Thrilled with our success we enjoyed some more wine with cheese and nuts. We watched another group of guys, 2 canoes with 4 young fisherman, come through the portage. We felt terrible knowing that they had made it here only to find no sites left. Ah they were young and strong- I’m sure they will have stories to tell about how they handled the situation. Our dinner was more than we could have ever wanted. Each fish was so different. My fish was smaller than Ed’s, stouter with deeper pink flesh. Rich, delicious and so worth the hunt. We relished our night, noting the sounds of the woods. The wind whooshing in the pines, the low groan of trees straining on granite. The sharp peppery smell of the pines mixed with the earthy lake scent was so intoxicating. So many stars, the crickets and frogs- an absolute masterpiece to be a part of. I cant tell you how many times we smiled, hugged each other hard just to say “Look at where we are!”. I get a little teary just thinking of how much joy there was to be part of such perfection with the man I love.

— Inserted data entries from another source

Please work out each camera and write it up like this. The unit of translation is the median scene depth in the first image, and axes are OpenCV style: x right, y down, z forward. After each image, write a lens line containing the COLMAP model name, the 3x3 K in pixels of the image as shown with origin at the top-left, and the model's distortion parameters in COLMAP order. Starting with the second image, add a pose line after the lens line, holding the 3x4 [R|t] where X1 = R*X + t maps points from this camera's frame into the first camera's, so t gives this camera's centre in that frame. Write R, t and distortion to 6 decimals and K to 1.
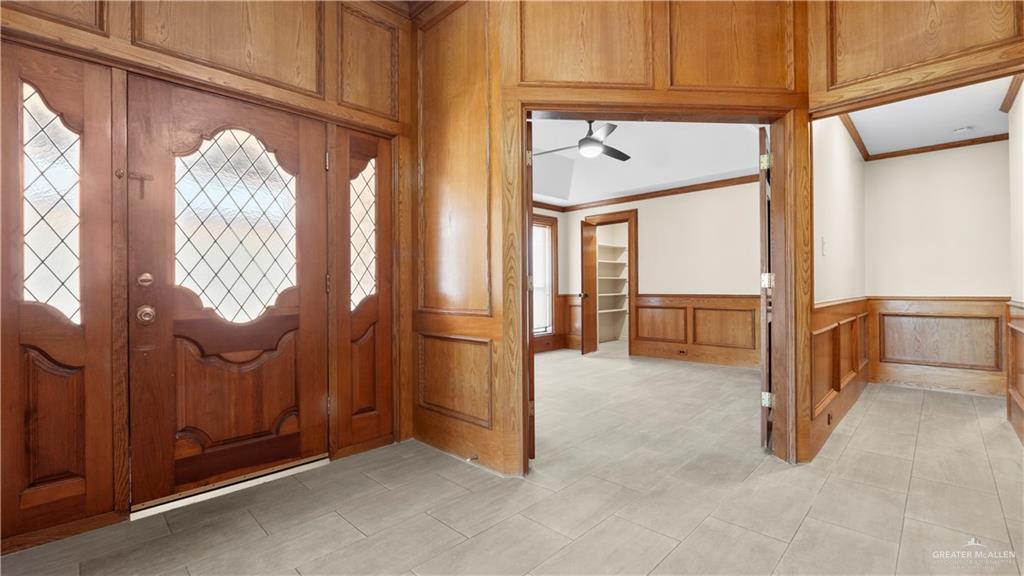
lens RADIAL K [[452.6, 0, 511.5], [0, 452.6, 286.0], [0, 0, 1]] dist [0.001456, 0.000091]
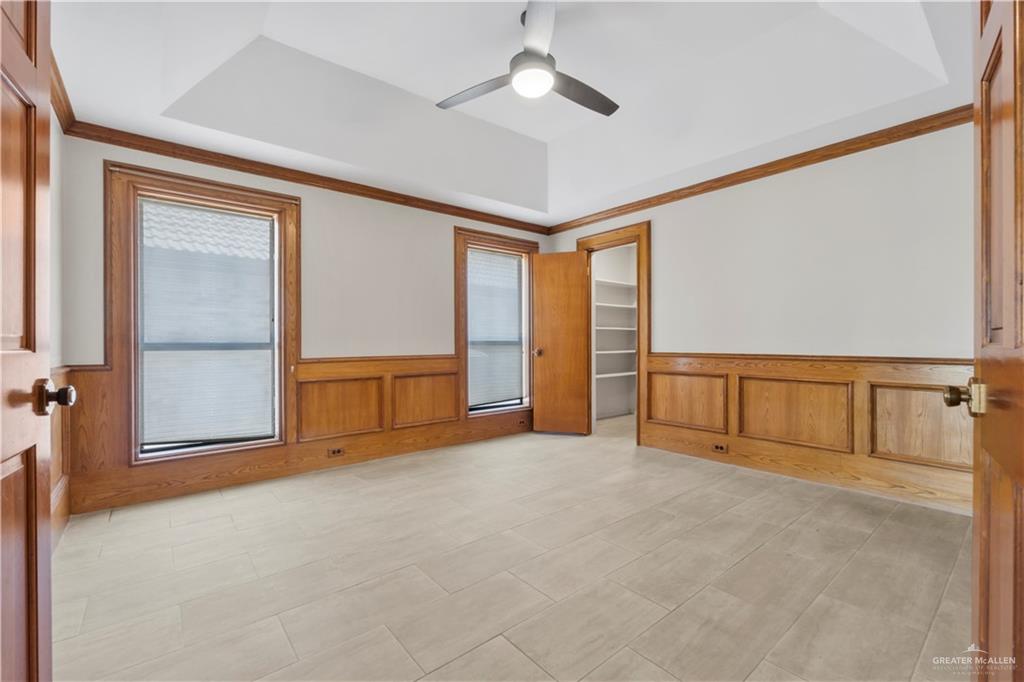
lens RADIAL K [[433.0, 0, 512.8], [0, 433.0, 343.6], [0, 0, 1]] dist [-0.002817, -0.001580]
pose [[0.993291, 0.006206, -0.115477, 0.163192], [-0.005414, 0.999960, 0.007170, 0.001752], [0.115517, -0.006497, 0.993284, 0.381293]]
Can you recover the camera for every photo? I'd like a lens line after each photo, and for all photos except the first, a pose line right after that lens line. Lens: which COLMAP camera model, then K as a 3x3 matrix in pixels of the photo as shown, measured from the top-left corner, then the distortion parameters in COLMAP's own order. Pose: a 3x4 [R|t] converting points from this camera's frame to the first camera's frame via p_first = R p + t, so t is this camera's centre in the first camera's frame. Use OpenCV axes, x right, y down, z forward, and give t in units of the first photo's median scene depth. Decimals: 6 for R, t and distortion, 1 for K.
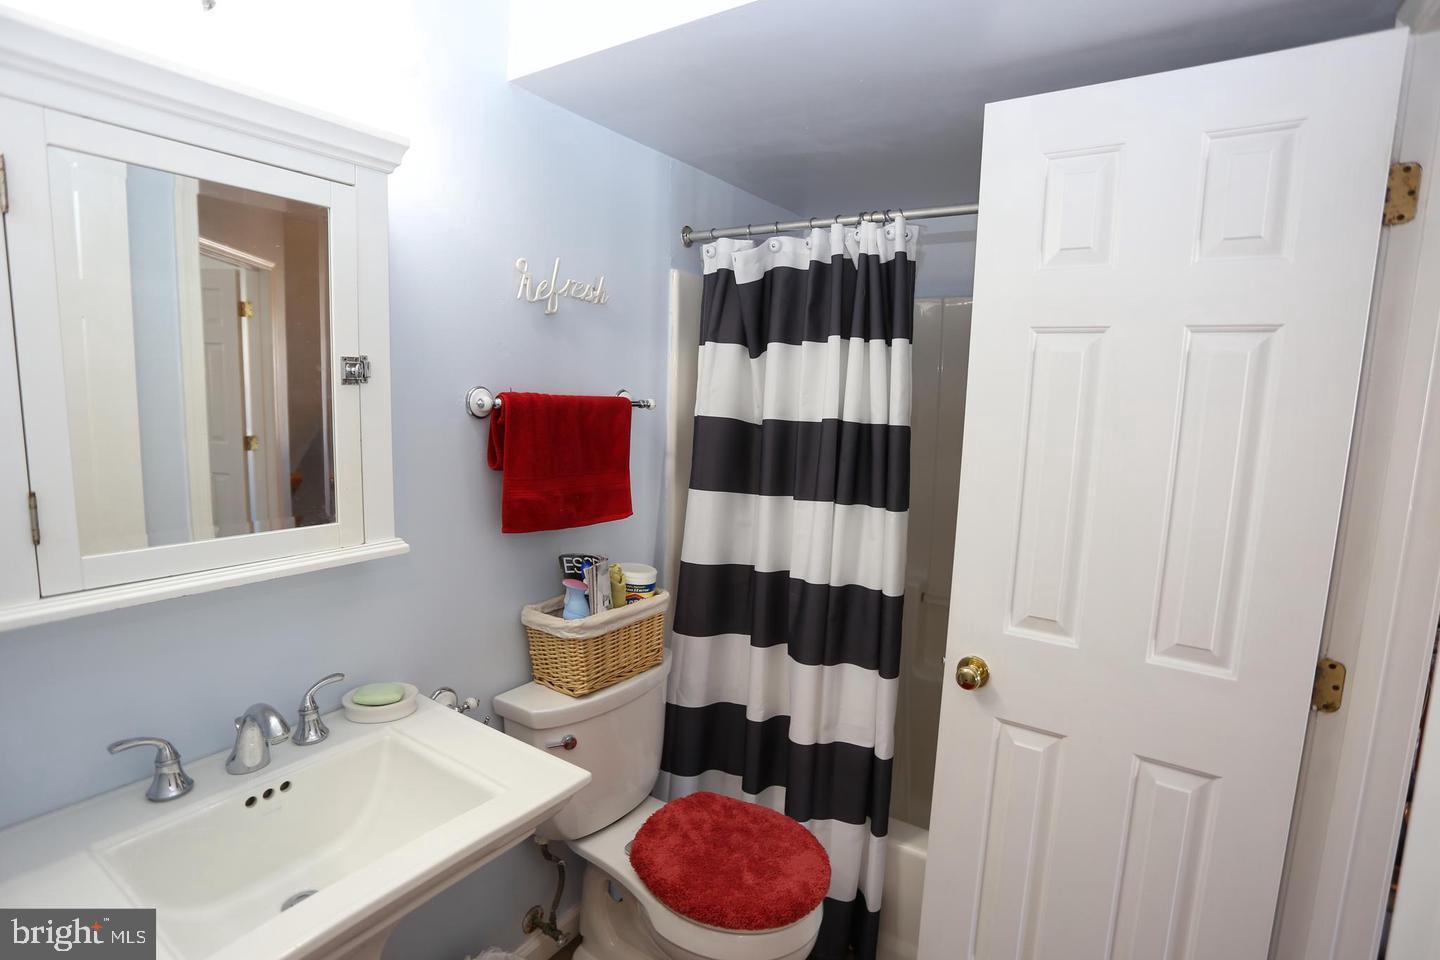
lens RADIAL K [[704.2, 0, 720.0], [0, 704.2, 480.0], [0, 0, 1]] dist [-0.080010, 0.035759]
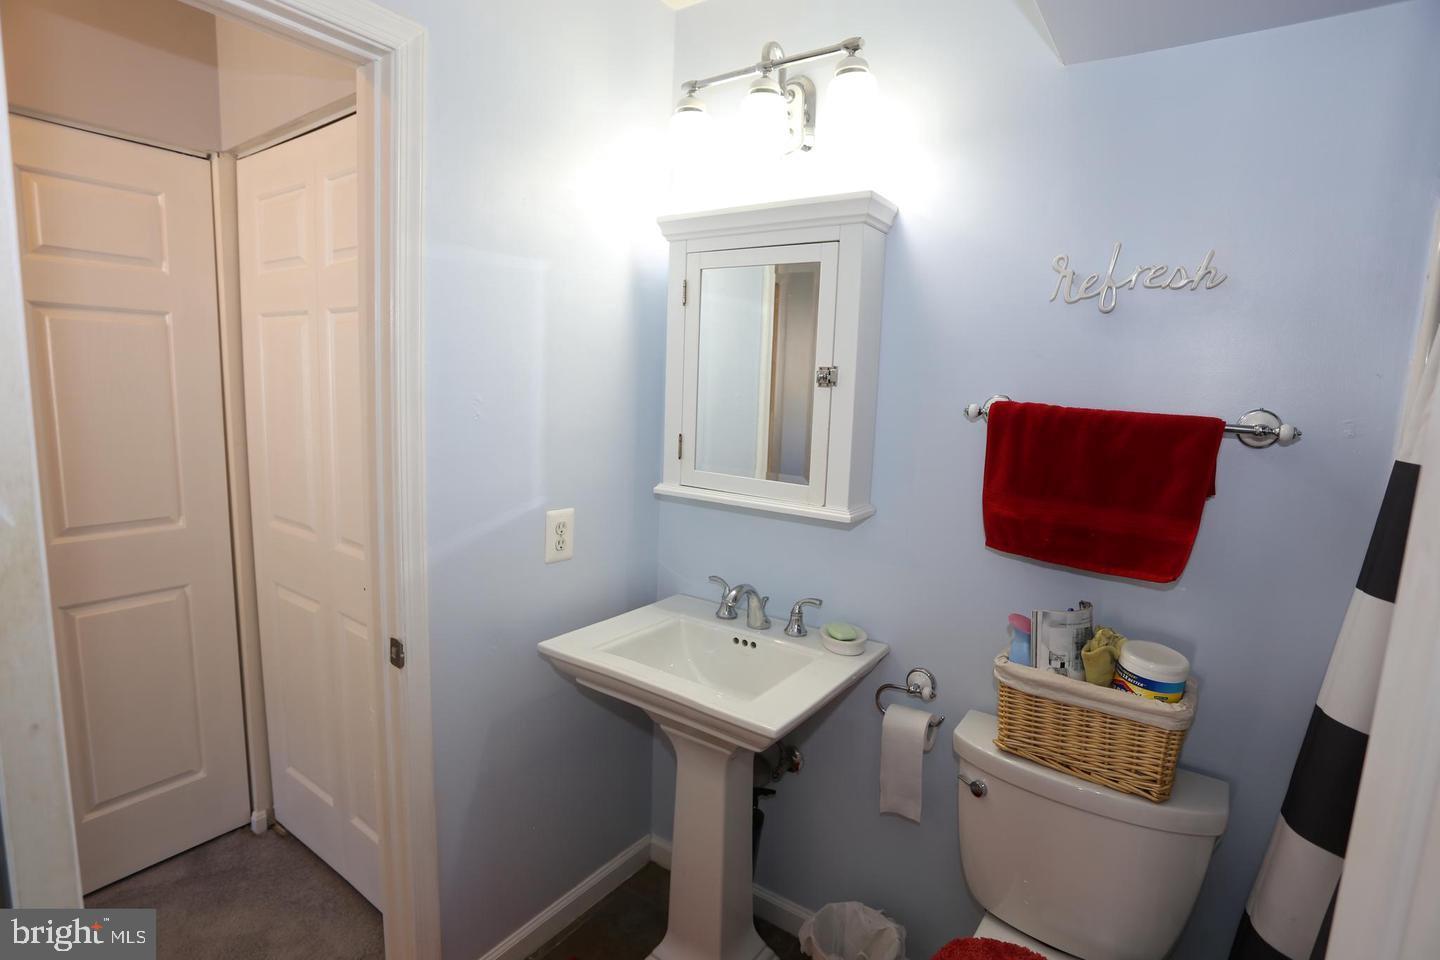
lens RADIAL K [[704.2, 0, 720.0], [0, 704.2, 480.0], [0, 0, 1]] dist [-0.080010, 0.035759]
pose [[-0.020170, 0.111075, -0.993607, 0.625727], [-0.167412, 0.979403, 0.112885, -0.058001], [0.985681, 0.168618, -0.001159, 0.596813]]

We slept hard again knowing tomorrow was going to be tough. We fell asleep giving each other pep talks for getting through the haul out. “Gin and tonics at the trailer.” and “A pounding, scalding hot shower at Sawbill” were what we promised each other. We woke early, packed and sadly said goodbye to Wine Lake. We decided to go back to our single portaging and take lots of breaks. The bugs were so much worse as we headed out and we were grateful for our bug net shirts.

Even the dog was exhausted by the portage!

We made our way through some tough head winds into Kelso Lake and opted for the east arm to avoid Lake Alton . Back to Sawbill campground, Ed refused to let me cook and decided that we were going to drive out for a date night dinner out. Cindy sent us to Moguls in Lutsen where we gorged on prime rib.

Our final day we decided to head to one of the fire lakes that we had caught lots of Walleye at last year. The day was overcast, but the winds were lighter. Our fire lake didn't disappoint and we took a good walleye, a nice small mouth.

For extra fun- I could not stop catching northern pike! Those crazy buggers hit everything I threw- crazy sparkly pink grubs- whatever I had in the box they slammed! We had run out of our leaches and the rain was coming down pretty heavy- so we decided that our time was done. Back to the hot shower at Sawbill, a quick nap and we began the trip home after a huge dinner of Jumbalaya.

I’m writing the trip report as we drive home. I finish a section and read it back to Ed- he smiles and laughs, “Hon- it sounds like the most perfect trip anyone could ever have, almost like a honeymoon- and what’s so cool is we actually did it!” Did I say I loved him? Yep I do!